When we conduct an ANOVA test, we examine the plausibility of a null hypothesis, a straw-man hypothesis that we may end up rejecting. Under this hypothesis we assume not only that all group means are equal, but that we have a certain data-generating process. This is a process in which 1) our observations come to us randomly sampled from the population and 2) there really aren't multiple groups: all observations come from what is the same underlying group, with the same degree of variability.

The usefulness of temporarily adopting, and evaluating, such an hypothesis breaks down if, by their shape, our data clearly don't look as if they came from such a data-generating process. If the variability between groups is radically different, p-values computed based on the probability of certain results occurring under the null hypothesis are no longer accurate. If the data-generating process is clearly different for the different groups, what point is there, and what validity is there, in assessing the probability occurring under the null of the obtained mean differences? The situation we face bears no resemblance to the situation described by such a null.

The good news is twofold. First, you'll see authors routinely referring to the robustness of ANOVA in the face of violations to assumptions--not to the random sampling assumption, mind you, but to assumptions of homogeneity of variance and of normal distributions within groups. Second, resourceful researchers such as Harwell have gleaned from many Monte Carlo simulations some helpful guidance in making adjustments in the face of such violations.

Harwell, M. (2003). Summarizing Monte Carlo results in methodological research: The single factor, fixed-effects ANCOVA case. Journal of Educational and Behavioral Statistics, 28:1, 45-70.

  • $\begingroup$ Great explanation! The idea that, under the null hypothesis, the same data-generating process is behind all the groups being inter-compared is the best foundation I found to understand this question. However, the 'good news' that someone can violate that assumption and still use the test is quite puzzling. So, paradoxically, the good understanding one gets from the 'data-generation process' idea seems to fade when learning that, well, we can also use the test even if the data-generation process is different for different groups... $\endgroup$
    – terauser
    Mar 1 at 10:50

Within regression models homogeneity of variance of the residuals relative to the estimates, referred to as homoskedasticity, is a key underlying assumption of linear regression. If such residuals are not deemed homoskedastic but heteroskedastic (variance changes over observations instead of remaining roughly constant), the calculated statistical significance of your independent variables are invalid (t stat and P value are inaccurate). So, your whole selection of independent variables is questionable.

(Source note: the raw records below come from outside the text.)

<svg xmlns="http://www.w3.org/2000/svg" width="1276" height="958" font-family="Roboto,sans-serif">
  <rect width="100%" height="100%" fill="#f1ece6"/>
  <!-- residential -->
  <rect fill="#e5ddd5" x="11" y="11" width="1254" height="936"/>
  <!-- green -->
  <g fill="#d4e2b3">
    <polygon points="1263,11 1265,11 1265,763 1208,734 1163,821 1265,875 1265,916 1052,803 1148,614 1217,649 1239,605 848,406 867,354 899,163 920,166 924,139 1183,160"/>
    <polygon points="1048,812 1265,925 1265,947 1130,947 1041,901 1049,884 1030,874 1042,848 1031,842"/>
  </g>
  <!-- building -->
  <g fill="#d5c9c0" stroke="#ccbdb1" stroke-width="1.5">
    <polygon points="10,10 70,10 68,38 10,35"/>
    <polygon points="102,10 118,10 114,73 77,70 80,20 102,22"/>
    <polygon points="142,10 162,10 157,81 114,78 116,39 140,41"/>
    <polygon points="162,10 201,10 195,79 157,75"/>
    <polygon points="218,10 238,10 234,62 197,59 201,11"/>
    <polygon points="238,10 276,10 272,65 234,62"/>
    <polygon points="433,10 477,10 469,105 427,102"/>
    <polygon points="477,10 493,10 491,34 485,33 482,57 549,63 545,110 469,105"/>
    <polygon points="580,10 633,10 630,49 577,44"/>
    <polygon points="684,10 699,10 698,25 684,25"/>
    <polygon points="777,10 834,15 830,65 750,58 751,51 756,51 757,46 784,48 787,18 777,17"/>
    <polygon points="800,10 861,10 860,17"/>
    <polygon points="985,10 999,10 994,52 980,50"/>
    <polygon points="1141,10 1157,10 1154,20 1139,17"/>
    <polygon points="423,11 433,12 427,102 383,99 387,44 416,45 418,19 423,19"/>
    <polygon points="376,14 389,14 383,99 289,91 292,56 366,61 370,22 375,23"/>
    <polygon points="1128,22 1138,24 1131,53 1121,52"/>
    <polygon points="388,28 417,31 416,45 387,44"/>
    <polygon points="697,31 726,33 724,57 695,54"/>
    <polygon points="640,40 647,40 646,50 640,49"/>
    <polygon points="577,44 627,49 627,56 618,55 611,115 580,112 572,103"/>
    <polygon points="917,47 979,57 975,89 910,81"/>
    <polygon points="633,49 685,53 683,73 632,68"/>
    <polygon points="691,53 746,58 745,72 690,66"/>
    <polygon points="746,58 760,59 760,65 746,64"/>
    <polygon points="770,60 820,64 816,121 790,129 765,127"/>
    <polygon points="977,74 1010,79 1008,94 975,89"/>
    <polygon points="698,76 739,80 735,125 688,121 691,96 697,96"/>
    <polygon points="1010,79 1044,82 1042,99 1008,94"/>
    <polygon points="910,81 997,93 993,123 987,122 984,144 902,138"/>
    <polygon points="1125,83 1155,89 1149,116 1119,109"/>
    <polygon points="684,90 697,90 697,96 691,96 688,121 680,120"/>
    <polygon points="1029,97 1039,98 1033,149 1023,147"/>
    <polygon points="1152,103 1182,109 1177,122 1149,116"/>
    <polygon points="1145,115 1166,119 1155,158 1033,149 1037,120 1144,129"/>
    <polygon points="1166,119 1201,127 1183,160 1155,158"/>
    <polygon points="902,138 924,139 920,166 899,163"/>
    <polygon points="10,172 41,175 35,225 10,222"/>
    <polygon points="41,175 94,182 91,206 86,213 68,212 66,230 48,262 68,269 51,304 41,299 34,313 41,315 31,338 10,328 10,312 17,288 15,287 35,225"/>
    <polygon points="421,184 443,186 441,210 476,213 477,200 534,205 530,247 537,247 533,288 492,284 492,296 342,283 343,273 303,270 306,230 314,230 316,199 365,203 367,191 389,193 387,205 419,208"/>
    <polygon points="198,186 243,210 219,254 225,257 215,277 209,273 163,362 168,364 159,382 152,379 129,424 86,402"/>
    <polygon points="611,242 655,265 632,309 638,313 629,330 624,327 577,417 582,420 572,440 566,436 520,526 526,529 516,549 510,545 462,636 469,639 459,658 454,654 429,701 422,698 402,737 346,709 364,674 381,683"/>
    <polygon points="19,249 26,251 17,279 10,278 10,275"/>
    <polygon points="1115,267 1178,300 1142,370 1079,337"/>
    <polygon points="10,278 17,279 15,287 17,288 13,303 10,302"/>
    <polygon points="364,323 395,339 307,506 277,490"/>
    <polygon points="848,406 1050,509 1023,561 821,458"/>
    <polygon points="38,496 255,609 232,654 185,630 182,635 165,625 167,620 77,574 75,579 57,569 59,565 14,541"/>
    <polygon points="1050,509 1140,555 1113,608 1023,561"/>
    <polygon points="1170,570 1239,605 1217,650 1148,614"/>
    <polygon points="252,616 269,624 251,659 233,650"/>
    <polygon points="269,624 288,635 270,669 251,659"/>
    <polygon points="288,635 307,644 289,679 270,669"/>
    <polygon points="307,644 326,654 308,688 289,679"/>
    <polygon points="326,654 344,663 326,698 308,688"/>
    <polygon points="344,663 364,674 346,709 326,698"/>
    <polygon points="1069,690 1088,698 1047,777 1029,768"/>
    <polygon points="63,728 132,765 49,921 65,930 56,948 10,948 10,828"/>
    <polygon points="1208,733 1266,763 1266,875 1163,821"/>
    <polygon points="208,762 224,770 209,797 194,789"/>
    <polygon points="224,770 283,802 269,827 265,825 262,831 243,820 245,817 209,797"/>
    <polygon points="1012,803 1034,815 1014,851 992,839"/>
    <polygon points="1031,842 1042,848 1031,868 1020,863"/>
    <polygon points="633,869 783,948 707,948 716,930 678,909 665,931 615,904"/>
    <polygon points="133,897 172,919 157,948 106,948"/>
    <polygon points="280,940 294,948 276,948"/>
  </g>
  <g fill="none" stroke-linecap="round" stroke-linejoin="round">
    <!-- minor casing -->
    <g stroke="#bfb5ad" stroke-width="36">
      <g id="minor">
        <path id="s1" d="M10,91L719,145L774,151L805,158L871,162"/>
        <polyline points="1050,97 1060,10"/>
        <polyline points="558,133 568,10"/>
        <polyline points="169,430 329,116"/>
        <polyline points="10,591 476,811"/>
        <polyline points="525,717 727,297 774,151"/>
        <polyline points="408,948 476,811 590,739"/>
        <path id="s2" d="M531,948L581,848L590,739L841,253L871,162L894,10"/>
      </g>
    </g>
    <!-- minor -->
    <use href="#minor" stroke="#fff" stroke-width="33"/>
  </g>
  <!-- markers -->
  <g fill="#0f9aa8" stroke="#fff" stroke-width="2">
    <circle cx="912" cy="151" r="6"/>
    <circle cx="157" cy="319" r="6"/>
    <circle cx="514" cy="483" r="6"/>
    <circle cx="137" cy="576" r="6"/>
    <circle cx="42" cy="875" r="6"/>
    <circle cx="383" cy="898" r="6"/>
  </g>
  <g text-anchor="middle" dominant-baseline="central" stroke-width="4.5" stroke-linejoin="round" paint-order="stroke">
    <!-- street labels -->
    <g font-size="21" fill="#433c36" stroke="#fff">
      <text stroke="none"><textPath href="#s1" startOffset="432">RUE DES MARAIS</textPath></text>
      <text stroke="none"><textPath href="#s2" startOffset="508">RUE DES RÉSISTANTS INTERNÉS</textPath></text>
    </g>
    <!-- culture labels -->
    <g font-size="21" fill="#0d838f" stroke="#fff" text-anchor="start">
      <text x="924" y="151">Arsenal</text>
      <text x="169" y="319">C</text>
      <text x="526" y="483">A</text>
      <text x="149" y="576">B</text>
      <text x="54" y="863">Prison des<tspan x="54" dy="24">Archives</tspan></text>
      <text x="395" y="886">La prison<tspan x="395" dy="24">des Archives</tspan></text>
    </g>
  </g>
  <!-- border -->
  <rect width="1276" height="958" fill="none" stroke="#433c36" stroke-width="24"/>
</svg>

So, you have to test whether such residuals are homoskedastic or heteroskedastic using the Breusch-Pagan test or the White test.

If they are heteroskedastic, you have to calculate White standard errors (robust standard errors of regression coefficients adjusted for heteroskedasticity). Now, using those robust standard errors you can recalculate the statistical significance (p value) of those regression coefficients.

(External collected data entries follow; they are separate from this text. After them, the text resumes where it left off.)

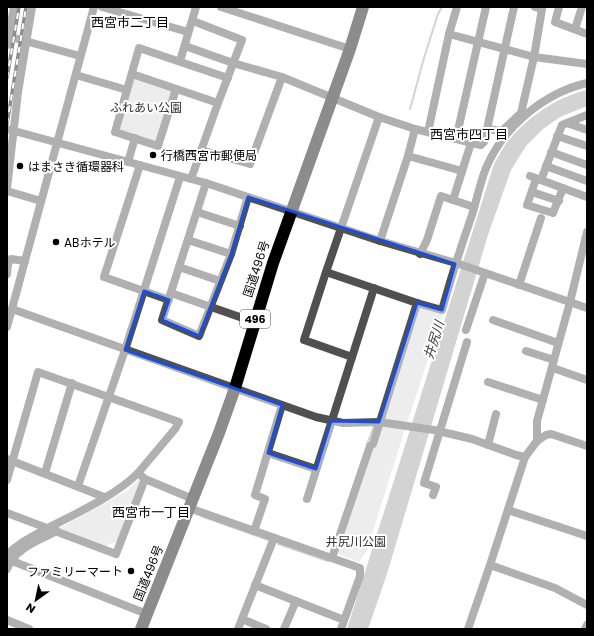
<svg xmlns="http://www.w3.org/2000/svg" width="594" height="636" viewBox="0 0 594 636" font-family="Poppins,'Noto Sans JP',sans-serif">
<rect width="100%" height="100%" fill="#fff"/>
<g fill="#d7d7d7">
<polygon points="135,78 171,90 172,93 157,140 154,142 118,130 133,79"/>
<polygon points="421,307 443,314 406,426 367,550 359,562 340,555 338,552 385,414 418,308"/>
<polygon points="139,479 142,482 118,541 106,546 58,529 127,491"/>
</g>
<path fill="#9e9e9e" d="M587,90v16l-27,11 -17,12 -17,17 -15,24 -23,65 -101,339 -19,55h-21l147,-465c5,-8 9,-17 15,-24 20,-24 48,-43 78,-50z"/>
<g fill="none" stroke-linecap="round" stroke-linejoin="round">
<g stroke="#9e9e9e" stroke-width="2">
<polyline points="410,109 424,58 438,14 442,7"/>
<polyline points="367,444 375,424"/>
<polyline points="201,516 268,540"/>
<polyline points="278,544 328,561 329,560"/>
</g>
<g stroke="#505050" stroke-width="8">
<polyline points="102,7 188,32"/>
<polyline points="221,7 350,49"/>
<polyline points="559,7 555,22 587,34"/>
<polyline points="575,29 582,7"/>
<polyline points="449,34 534,57 587,64"/>
<polyline points="7,36 80,56"/>
<polyline points="7,45 14,7"/>
<polyline points="185,46 233,63 282,77 379,117 415,129 481,145 484,142 487,129 514,7"/>
<polyline points="180,61 196,7"/>
<polyline points="132,74 218,103"/>
<polyline points="76,75 127,90"/>
<polyline points="176,89 158,146 115,132 139,48 228,78"/>
<polyline points="567,123 587,130"/>
<polyline points="7,129 206,183 380,241 459,264 587,308"/>
<polyline points="487,129 502,131 521,113 534,57 542,9 535,7"/>
<polyline points="428,132 449,34 457,7"/>
<polyline points="557,136 587,146"/>
<polyline points="456,139 486,7"/>
<polyline points="201,150 250,164 282,77"/>
<polyline points="551,152 587,165"/>
<polyline points="408,156 462,171"/>
<polyline points="128,162 135,138"/>
<polyline points="140,165 104,277 169,300"/>
<polyline points="546,166 587,181"/>
<polyline points="530,176 587,197"/>
<polyline points="191,179 218,103 242,40 193,21"/>
<polyline points="536,179 527,205 553,213 563,188"/>
<polyline points="541,180 562,125 587,115"/>
<polyline points="206,183 162,320 199,336 231,254 248,197"/>
<polyline points="7,188 18,92 32,7"/>
<polyline points="7,191 41,201"/>
<polyline points="532,192 559,201"/>
<polyline points="453,200 471,143"/>
<polyline points="197,212 240,226"/>
<polyline points="188,240 231,254"/>
<polyline points="380,241 408,156 415,129"/>
<polyline points="420,254 427,240 441,196 474,207"/>
<polyline points="179,267 220,281"/>
<polyline points="326,272 417,303"/>
<polyline points="7,274 8,264 11,259 25,261"/>
<polyline points="519,285 541,218"/>
<polyline points="171,293 254,322"/>
<polyline points="12,309 316,417 343,423 379,422 434,430 472,439 516,455 525,457"/>
<polyline points="493,320 558,343"/>
<polyline points="7,327 94,7"/>
<polyline points="466,330 485,273"/>
<polyline points="526,351 554,360"/>
<polyline points="352,357 304,340 326,272 379,117"/>
<polyline points="553,368 587,380"/>
<polyline points="488,382 543,400"/>
<polyline points="537,441 537,421 570,302 587,232"/>
<polyline points="488,445 496,414"/>
<polyline points="268,453 316,469"/>
<polyline points="7,459 104,497"/>
<polyline points="45,473 72,383"/>
<polyline points="7,480 38,372 179,422 175,429 138,473"/>
<polyline points="78,486 125,350 180,177"/>
<polyline points="433,495 436,487 424,483 467,342"/>
<polyline points="307,499 374,288"/>
<polyline points="189,508 360,568 360,576 341,629"/>
<polyline points="508,510 587,536"/>
<polyline points="7,513 116,554 145,479"/>
<polyline points="254,531 265,499 255,495 282,405"/>
<path d="M7,555c11,-12 25,-18 39,-26 29,-15 69,-33 92,-56l7,6 48,20"/>
<path d="M332,558l38,-112 3,-2 44,-141 25,7c9,-32 19,-64 30,-95 5,-16 8,-32 14,-47 17,-41 58,-75 101,-85"/>
<polyline points="7,559 147,614"/>
<polyline points="490,565 555,588 587,605"/>
<path d="M7,569c8,-21 31,-28 50,-38"/>
<polyline points="255,585 344,620"/>
<polyline points="242,619 266,629"/>
<polyline points="7,620 29,629"/>
<polyline points="238,629 274,538"/>
<polyline points="284,629 296,601"/>
<polyline points="468,629 490,565 525,457 537,441 546,435 551,434 587,446"/>
<polyline points="585,629 587,625"/>
</g>
<polyline stroke="#000" stroke-width="12" points="141,629 219,433 235,388 273,263 350,49 363,7"/>
<g stroke="#000" stroke-width="3.5">
<g id="rail">
<polyline points="7,78 19,7"/>
<polyline points="7,124 26,7"/>
</g>
</g>
<use href="#rail" stroke="#fff" stroke-width="2" stroke-dasharray="6" stroke-linecap="butt"/>
</g>
<path d="M0 0H594V636H0ZM248,197l207,67 -13,46 -25,-7 -38,119 -48,-1 -15,48 -48,-16 14,-48 -157,-55 19,-59 25,9 -7,20 37,16 32,-82z" fill="#fff" fill-opacity=".55" fill-rule="evenodd"/>
<path fill="none" stroke="#1d4ed8" stroke-width="3" stroke-linejoin="round" d="M248,197l207,67 -13,46 -25,-7 -38,119 -48,-1 -15,48 -48,-16 14,-48 -157,-55 19,-59 25,9 -7,20 37,16 32,-82z"/>
<g fill="#000" stroke="#fff" stroke-width="1.5">
<circle cx="153" cy="155" r="4"/>
<circle cx="20" cy="166" r="4"/>
<circle cx="56" cy="242" r="4"/>
<circle cx="131" cy="571" r="4"/>
</g>
<g text-anchor="middle" dominant-baseline="central" stroke-width="4" stroke-linejoin="round" paint-order="stroke">
<rect fill="#fff" stroke="#4c4c4c" stroke-width="1" x="240" y="310" width="30" height="18" rx="3"/>
<g font-size="11" font-weight="bold" fill="#000">
<text x="255" y="319">496</text>
</g>
<g font-size="12" fill="#2e2e2e" stroke="#fff">
<text x="146" y="107">ふれあい公園</text>
<text x="356" y="541">井尻川公園</text>
</g>
<g font-size="12" fill="#000" stroke="#fff" text-anchor="start">
<text x="161" y="155">行橋西宮市郵便局</text>
<text x="28" y="166">はまさき循環器科</text>
<text x="64" y="242">ABホテル</text>
<text x="123" y="571" text-anchor="end">ファミリーマート</text>
</g>
<g font-size="12" fill="#000" stroke="#fff">
<text transform="translate(256 269) rotate(-72)">国道496号</text>
<text transform="translate(148 573) rotate(-68)">国道496号</text>
</g>
<g font-size="13" fill="#000" stroke="#fff">
<text x="130" y="22">西宮市二丁目</text>
<text x="469" y="134">西宮市四丁目</text>
<text x="151" y="512">西宮市一丁目</text>
</g>
<g font-size="13" font-style="italic" fill="#3f3f3f" stroke="#fff">
<text transform="translate(434 340) rotate(-73)">井尻川</text>
</g>
</g>
<rect width="594" height="636" fill="none" stroke="#000000" stroke-width="16"/>
<g transform="translate(36 600) rotate(213)" stroke="#ffffff" stroke-width="3" paint-order="stroke">
<path d="M0-3L7 15L0 10L-7 15Z" fill="#000000"/>
<text y="-6" font-size="11" font-weight="bold" text-anchor="middle" fill="#000000">N</text>
</g>
</svg>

Another alternative is to rerun your multiple regression model using a weighted least square regression (WLS) that will resolve the heteroskedasticity issue.

From what I gather, calculating robust standard errors (White) is somewhat preferred to WLS regression because with the former you maintain the original coefficient and the causal meaning of your model. With the latter you don't. The meaning of your model can be somewhat altered and much more complicated to interpret.

In short, homogeneity of variance is key because otherwise you just don't know if the independent variables you have selected within your multiple regression model are statistically significant.